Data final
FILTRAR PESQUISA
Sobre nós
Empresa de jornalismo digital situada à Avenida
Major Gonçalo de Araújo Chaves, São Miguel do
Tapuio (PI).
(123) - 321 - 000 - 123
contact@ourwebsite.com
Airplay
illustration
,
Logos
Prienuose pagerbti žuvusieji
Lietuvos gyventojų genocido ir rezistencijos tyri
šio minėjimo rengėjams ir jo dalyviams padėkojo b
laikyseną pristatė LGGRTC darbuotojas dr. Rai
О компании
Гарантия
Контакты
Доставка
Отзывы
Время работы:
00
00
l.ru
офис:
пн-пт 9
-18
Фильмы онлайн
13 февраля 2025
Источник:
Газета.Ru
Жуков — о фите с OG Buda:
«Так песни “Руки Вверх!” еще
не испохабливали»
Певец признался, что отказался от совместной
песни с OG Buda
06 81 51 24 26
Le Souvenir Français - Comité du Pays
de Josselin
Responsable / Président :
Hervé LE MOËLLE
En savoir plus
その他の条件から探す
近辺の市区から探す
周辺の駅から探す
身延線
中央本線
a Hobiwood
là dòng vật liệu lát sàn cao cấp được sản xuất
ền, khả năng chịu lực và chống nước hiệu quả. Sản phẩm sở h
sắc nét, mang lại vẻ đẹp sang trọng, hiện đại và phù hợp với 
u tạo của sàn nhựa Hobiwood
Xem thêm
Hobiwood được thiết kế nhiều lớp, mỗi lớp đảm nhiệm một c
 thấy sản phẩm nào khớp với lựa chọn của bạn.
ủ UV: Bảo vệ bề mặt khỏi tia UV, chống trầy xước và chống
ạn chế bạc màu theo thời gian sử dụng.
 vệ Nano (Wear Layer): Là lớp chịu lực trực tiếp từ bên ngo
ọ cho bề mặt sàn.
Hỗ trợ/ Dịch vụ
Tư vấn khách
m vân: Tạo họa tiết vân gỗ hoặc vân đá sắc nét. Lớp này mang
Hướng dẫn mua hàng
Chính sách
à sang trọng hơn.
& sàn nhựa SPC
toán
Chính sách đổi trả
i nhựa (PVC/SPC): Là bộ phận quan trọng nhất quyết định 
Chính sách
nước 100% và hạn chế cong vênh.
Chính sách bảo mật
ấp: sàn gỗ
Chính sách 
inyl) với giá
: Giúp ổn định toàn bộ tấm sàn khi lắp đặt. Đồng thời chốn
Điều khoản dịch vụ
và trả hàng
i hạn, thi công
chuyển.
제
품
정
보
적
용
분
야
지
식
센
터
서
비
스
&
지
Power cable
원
☆ ☆ ☆ ☆
**JOB**.
Update the listing from its first line through the line containing "песни с OG Buda", both included, by replacing "Газета.Ru" with "Gazeta.Ru". Reproduce only those lines, with everything else unchanged.

**EXERCISE ANSWER**.
Data final
FILTRAR PESQUISA
Sobre nós
Empresa de jornalismo digital situada à Avenida
Major Gonçalo de Araújo Chaves, São Miguel do
Tapuio (PI).
(123) - 321 - 000 - 123
contact@ourwebsite.com
Airplay
illustration
,
Logos
Prienuose pagerbti žuvusieji
Lietuvos gyventojų genocido ir rezistencijos tyri
šio minėjimo rengėjams ir jo dalyviams padėkojo b
laikyseną pristatė LGGRTC darbuotojas dr. Rai
О компании
Гарантия
Контакты
Доставка
Отзывы
Время работы:
00
00
l.ru
офис:
пн-пт 9
-18
Фильмы онлайн
13 февраля 2025
Источник:
Gazeta.Ru
Жуков — о фите с OG Buda:
«Так песни “Руки Вверх!” еще
не испохабливали»
Певец признался, что отказался от совместной
песни с OG Buda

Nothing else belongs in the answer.